(Beginning of Given data)
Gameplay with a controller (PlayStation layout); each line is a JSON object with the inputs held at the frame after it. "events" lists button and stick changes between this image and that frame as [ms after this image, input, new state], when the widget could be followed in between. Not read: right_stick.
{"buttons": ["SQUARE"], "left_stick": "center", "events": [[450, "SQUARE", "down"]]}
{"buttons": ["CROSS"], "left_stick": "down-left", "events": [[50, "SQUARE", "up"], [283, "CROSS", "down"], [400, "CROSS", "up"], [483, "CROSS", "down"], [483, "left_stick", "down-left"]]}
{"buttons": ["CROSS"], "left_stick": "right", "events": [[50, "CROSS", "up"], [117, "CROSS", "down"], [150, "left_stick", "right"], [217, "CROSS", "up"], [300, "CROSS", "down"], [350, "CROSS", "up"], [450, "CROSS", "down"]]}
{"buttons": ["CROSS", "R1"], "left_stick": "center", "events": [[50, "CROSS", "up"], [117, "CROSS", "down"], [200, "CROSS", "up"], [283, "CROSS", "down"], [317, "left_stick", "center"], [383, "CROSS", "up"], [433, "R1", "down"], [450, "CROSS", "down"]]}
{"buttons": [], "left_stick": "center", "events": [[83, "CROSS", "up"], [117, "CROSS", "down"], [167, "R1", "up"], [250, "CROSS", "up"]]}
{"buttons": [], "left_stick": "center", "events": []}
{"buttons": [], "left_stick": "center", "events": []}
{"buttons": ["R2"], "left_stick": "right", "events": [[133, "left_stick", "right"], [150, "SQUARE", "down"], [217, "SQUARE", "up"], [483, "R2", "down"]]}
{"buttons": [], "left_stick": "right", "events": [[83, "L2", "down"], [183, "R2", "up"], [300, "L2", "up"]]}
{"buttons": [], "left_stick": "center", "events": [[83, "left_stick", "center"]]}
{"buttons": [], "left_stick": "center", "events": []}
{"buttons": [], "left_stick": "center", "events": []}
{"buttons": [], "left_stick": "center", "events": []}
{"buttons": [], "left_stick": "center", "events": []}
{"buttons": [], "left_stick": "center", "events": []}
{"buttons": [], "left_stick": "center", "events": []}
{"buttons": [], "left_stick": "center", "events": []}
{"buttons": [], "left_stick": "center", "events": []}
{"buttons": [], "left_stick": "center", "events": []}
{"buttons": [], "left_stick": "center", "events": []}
(End of Given data)
**Your objective:**
The answer is the full set of records, printed exactly as given.

**Reply:**
Gameplay with a controller (PlayStation layout); each line is a JSON object with the inputs held at the frame after it. "events" lists button and stick changes between this image and that frame as [ms after this image, input, new state], when the widget could be followed in between. Not read: right_stick.
{"buttons": ["SQUARE"], "left_stick": "center", "events": [[450, "SQUARE", "down"]]}
{"buttons": ["CROSS"], "left_stick": "down-left", "events": [[50, "SQUARE", "up"], [283, "CROSS", "down"], [400, "CROSS", "up"], [483, "CROSS", "down"], [483, "left_stick", "down-left"]]}
{"buttons": ["CROSS"], "left_stick": "right", "events": [[50, "CROSS", "up"], [117, "CROSS", "down"], [150, "left_stick", "right"], [217, "CROSS", "up"], [300, "CROSS", "down"], [350, "CROSS", "up"], [450, "CROSS", "down"]]}
{"buttons": ["CROSS", "R1"], "left_stick": "center", "events": [[50, "CROSS", "up"], [117, "CROSS", "down"], [200, "CROSS", "up"], [283, "CROSS", "down"], [317, "left_stick", "center"], [383, "CROSS", "up"], [433, "R1", "down"], [450, "CROSS", "down"]]}
{"buttons": [], "left_stick": "center", "events": [[83, "CROSS", "up"], [117, "CROSS", "down"], [167, "R1", "up"], [250, "CROSS", "up"]]}
{"buttons": [], "left_stick": "center", "events": []}
{"buttons": [], "left_stick": "center", "events": []}
{"buttons": ["R2"], "left_stick": "right", "events": [[133, "left_stick", "right"], [150, "SQUARE", "down"], [217, "SQUARE", "up"], [483, "R2", "down"]]}
{"buttons": [], "left_stick": "right", "events": [[83, "L2", "down"], [183, "R2", "up"], [300, "L2", "up"]]}
{"buttons": [], "left_stick": "center", "events": [[83, "left_stick", "center"]]}
{"buttons": [], "left_stick": "center", "events": []}
{"buttons": [], "left_stick": "center", "events": []}
{"buttons": [], "left_stick": "center", "events": []}
{"buttons": [], "left_stick": "center", "events": []}
{"buttons": [], "left_stick": "center", "events": []}
{"buttons": [], "left_stick": "center", "events": []}
{"buttons": [], "left_stick": "center", "events": []}
{"buttons": [], "left_stick": "center", "events": []}
{"buttons": [], "left_stick": "center", "events": []}
{"buttons": [], "left_stick": "center", "events": []}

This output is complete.